PawelSzablewski napisał(a):
Za namową plantatora od którego kupowałem winogrona (i zgodnie z tym co Wy sugerowaliście)wybór padł na Sylvanera - głównie ze względu na problem transportu.
Sok tłoczony w nocy z soboty na niedzielę, później 10H sedymentacji na dworzu (ok +8st) i ok godz 15 dodana pozywka i drożdże.
I tu pojawia się niespodziewany problem...fermentacja jeszcze nie ruszyła.... Od rana balon stoi przy lekko działającym kaloryferze ale bez efektu.
Czy powodem może być dodanie drożdży do zbyt zimnego moszczu?
Czy teraz mogę tylko czekać aż się troszkę podgrzeje czy po prostu dac nowe drożdże?
Pawle a czemuś od razu od niego soku nie wziął to prościej i ile ciebie ta przyjemność kosztowała
chyba że u niego pracowałeś i dostałeś winogrona za darmo.Ja przed 3 latami za liter silwanera
zapłaciłem 1E.
Ja zrobiłem to tak i chyba winiarze robią podobnie.Po wytłoczeniu dodawają siarki do jednego
grama na 10l soku w zależności od odmiany, ja przyznam się też daję mniej a sedymentację
na ogół przez dwie trzy noce po gołym niebem w szopie chłodni jak kto ma.Dzisiaj byłem u mojej
winiarki ona trzyma wszystko pod wiatą na dworze w winniczych stalowych pojemnikach
na ogół 600litrowych na których są opisy soków.Białego jesiennego burgundera trzyma tam już
od tygodnie i się sedymentuje.Dzisiaj razem z nią drugi raz sprawdzaliśmy eksle spadły z 86 na
82,dzisiaj jeszcze powiedziała że doda cukru do 98 albo 100 ekslów zawiezie sok do piwnicy i
doda drożdży szlachetnych.Sok był czysty leciuteńko mętny bardzo smaczny żółto pomarańczowy.

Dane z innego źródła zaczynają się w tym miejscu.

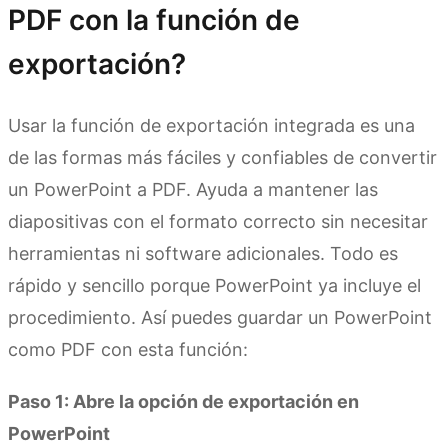
PDF con la función de
exportación?
Usar la función de exportación integrada es una
de las formas más fáciles y confiables de convertir
un PowerPoint a PDF. Ayuda a mantener las
diapositivas con el formato correcto sin necesitar
herramientas ni software adicionales. Todo es
rápido y sencillo porque PowerPoint ya incluye el
procedimiento. Así puedes guardar un PowerPoint
como PDF con esta función:
Paso 1: Abre la opción de exportación en
PowerPoint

Jak dodasz cukru a potem drożdże tylko nie przesadź z cukrem to drożdże lepiej startują i ciepłe
pomieszczenie nie jest ci potrzebne ważne żebyś drożdże prawidłowo rozmnożył a one zrobią swoją
robotę za ile dni godzin nie jest ważne.Jak nie dodasz cukru też dobrze ale to chyba będziesz
zaraz musiał kwasy redukować bo obawiam się że sok będzie miał ponad 10% kwasu.Harmoniczny
poziom kwasu byłby na poziomie 8% i ponad 90 ekslów.